Excerpt provided –
------

In his first public statement since his nomination, al-Zaidi said that his government would expand on prior efforts to improve social services and conditions in Iraq, while assessing risks and capitalizing on opportunities. He also encouraged cooperation between the country's "political and social forces" amidst his appointment, and affirmed his intention to maintain balanced diplomatic relations both regionally and internationally.

On 29 April 2026, the US embassy in Iraq welcomed the nomination of al-Zaidi, stating: "The US Mission in Iraq extends its best wishes to Prime Minister–designate Ali al-Zaidi as he works to form a government capable of fulfilling the aspirations of all Iraqis for a brighter and more peaceful future."

Al-Zaidi was officially sworn in during a parliamentary session held on 14 May 2026, with partial parliamentary approval given to his cabinet. Fourteen ministerial posts were approved, but nine others – among them those of defense and the interior – remained vacant due to lack of consensus at the time. During the session, a scuffle broke out between some of the MPs, while others (such as Qais al-Khazali and Bafel Talabani) were reportedly celebrating together. This prompted the speaker of the parliament to adjourn the session.

------

Questions on the material –
1. In the passage on Ali al-Zaidi's appointment, how many ministerial posts were approved at the 14 May 2026 session?
2. Continue the passage on Ali al-Zaidi's appointment as Iraq's prime minister, starting after its final sentence.

------

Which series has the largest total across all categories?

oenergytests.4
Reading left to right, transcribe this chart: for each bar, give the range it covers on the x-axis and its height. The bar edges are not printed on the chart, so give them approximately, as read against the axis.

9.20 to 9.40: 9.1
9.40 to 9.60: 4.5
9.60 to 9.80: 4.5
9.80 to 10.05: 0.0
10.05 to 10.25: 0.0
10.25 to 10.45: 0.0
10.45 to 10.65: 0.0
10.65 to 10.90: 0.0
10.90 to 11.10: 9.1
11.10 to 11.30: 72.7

------

Written answers –
1. Fourteen.

2.
As conflict between the US, Israel, and Iran raged in 2026, Trump administration officials ramped up pressure on the Iraqi government to rein in Iran-backed Shiite militias operating in the country. These militias rose to prominence as part of the Popular Mobilization Forces that battled ISIS in the 2010s. Many came under the authority of the Iraqi government as part of a deal brokered in 2019, but integration came slowly and unevenly. In 2025 and 2026, amid ongoing conflicts in the Levant, some Iran-backed militias in Iraq like the Guardians of the Blood Brigade and Kataib Hezbollah began orchestrating attacks on US interests in the region. On 15 June 2026, al-Zaidi issued a joint statement with US Special Envoy for Iraq Tom Barrack outlining "plans for ensuring the complete disarmament and disbandment of all armed groups and formations operating outside the authority and control of the Iraqi state". Al-Zaidi achieved some success in integrating Muqtada al-Sadr's Peace Brigades into the security forces, but faced stiff resistance from other militias demanding guarantees of Iraqi sovereignty and limits to US influence in the region. Renad Mansour, an expert on Iraq for Chatham House, described the Prime Minister's efforts as "a veneer of going after the militias".

On 28 June 2026, Al-Zaidi ordered Iraqi special forces to raid Baghdad's Green Zone and arrest at least 47 government officials as part of a targeted anti-corruption campaign. Among those detained was Ali Maarij, Iraq's deputy oil minister for distribution affairs. Maarij had been sanctioned by the US in May 2026 due to accusations of diverting oil to support Iran and Iranian-backed militias.

On 13 July, Al-Zaidi headed a large delegation on his first international visit to the United States and met with President Donald Trump on 14 July. Trump praised the new Prime Minister describing him as "a fantastic champion, a new champion". On 23 July, al-Zaidi led a delegation of Iraqi officials to Tehran, where they visited Iranian president Masoud Pezeshkian, parliamentary speaker Mohammad Bagher Ghalibaf, and foreign minister Abbas Araghchi. They signed several agreements and established a Joint Economic Committee between Iraq and Iran. Al-Zaidi reportedly delivered a ceasefire proposal from Trump to the Iranian government during the meeting. However, this was rejected.

Al-Zaidi is facing pressure to abandon his campaign to disarm Iraqi militias. There have been multiple attempts by both the militias and the wider Coordination Framework coalition to either only commence a symbolic disarmament, or otherwise push the deadline to 2027 or 2028.